Our partner, firstminute capital, spoke to Nico Rosberg, 2016 Formula One World Champion turned sustainability and mobility entrepreneur and investor. Nico has invested in several European start-up successes like Tier Mobility, what3words and Lilium and founded Green Tech Festival, a green (and more fun) version of the Consumer Electronics Show (CES).

Nico shared some of his learnings from an enormously successful sports career and how they apply to entrepreneurship. He also shared his thoughts about the future of mobility and his motivation behind investing in green technology.

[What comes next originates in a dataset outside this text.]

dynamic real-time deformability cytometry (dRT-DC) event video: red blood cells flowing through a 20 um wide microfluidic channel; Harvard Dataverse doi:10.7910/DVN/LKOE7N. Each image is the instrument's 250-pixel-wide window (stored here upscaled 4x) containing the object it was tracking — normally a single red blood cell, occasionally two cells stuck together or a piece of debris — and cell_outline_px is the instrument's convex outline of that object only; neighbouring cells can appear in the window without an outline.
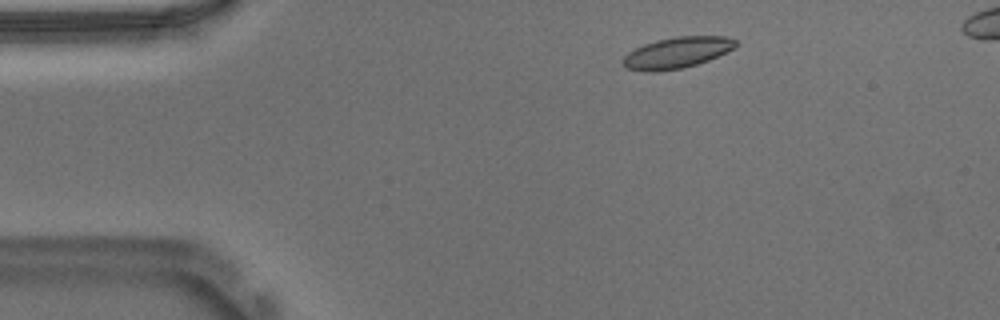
{"species": "Egyptian fruit bat (a non-hibernating species)", "species_latin": "Rousettus aegyptiacus", "temperature_condition": "warm", "stored_images_in_passage": 48, "camera_frame_rate_fps": 3000, "um_per_image_px": 0.085, "animal": {"sex": "male"}, "frame": {"image": 1, "passage_image": 4, "time_ms": 1.0, "image_size_px": [1000, 320], "cell_outline_px": [[740, 44], [736, 48], [708, 60], [684, 68], [656, 72], [644, 72], [624, 68], [620, 60], [628, 52], [644, 44], [656, 40], [676, 36], [728, 36], [736, 40]], "centroid_in_image_um": [57.53, 4.48], "position_along_channel_um": 27.5, "area_um2": 20.87}}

Founders Intelligence helps business leaders to reinvent their industries by tapping into insights from the tech and venture world. We’ve summarised a couple of key takeaways from the conversation with Nico Rosberg below:

Successful athletes and entrepreneurs share an obsession for perfection and strive for it

  • People are often too lazy to sweat the details. Nico was obsessed with improving his performance during the 2016 season, and looked for any tiny detail to lose weight to become faster. He removed the painting on his helmet, went on a strict diet and stopped cycling to remove muscle weight. He ended up winning the championship by a fraction of a second — the tiniest details made a massive difference.
  • Self consciousness, humility and fear of failure are character traits that can be huge assets. Focus on improving yourself rather than looking for mistakes in other people (see above).
  • Meditation and pre-game visualisation, ironically enough, helped Nico become more aggressive in racing — and also to deal with internal politics in his team (book recommendation: The Monk who Sold his Ferrari).

Europe faces challenges in scaling up eco-mobility solutions

  • The European ecosystem struggles to develop category defining start-ups, partly due to a lack of cash for scale-ups, regulatory hurdles and internationalisation challenges; this also holds back the eco-mobility ecosystem.
  • Notable exceptions are start-up successes like Lilium, BlaBlaCar, Flixbus and Bolt.
  • Europeans are still more risk averse than American entrepreneurs and investors.

Sustainability and green tech should be front and centre for European corporates

  • There’s a risk that European OEMs will end up as mere hardware suppliers, where the bigger value lies in the software and services on top — but this is far from their comfort zone and requires different skills and thinking. Connecting start-ups and corporates can be a win-win by helping start-ups scale and mitigating risk for corporates.
  • A key goal of the Green Tech Festival that Rosberg founded is to push corporates to instill a sustainability mindset in every corner of their culture.

Thanks to Nico and firstminute for this fascinating conversation and we look forward to the next Green Tech Festival in autumn in Berlin.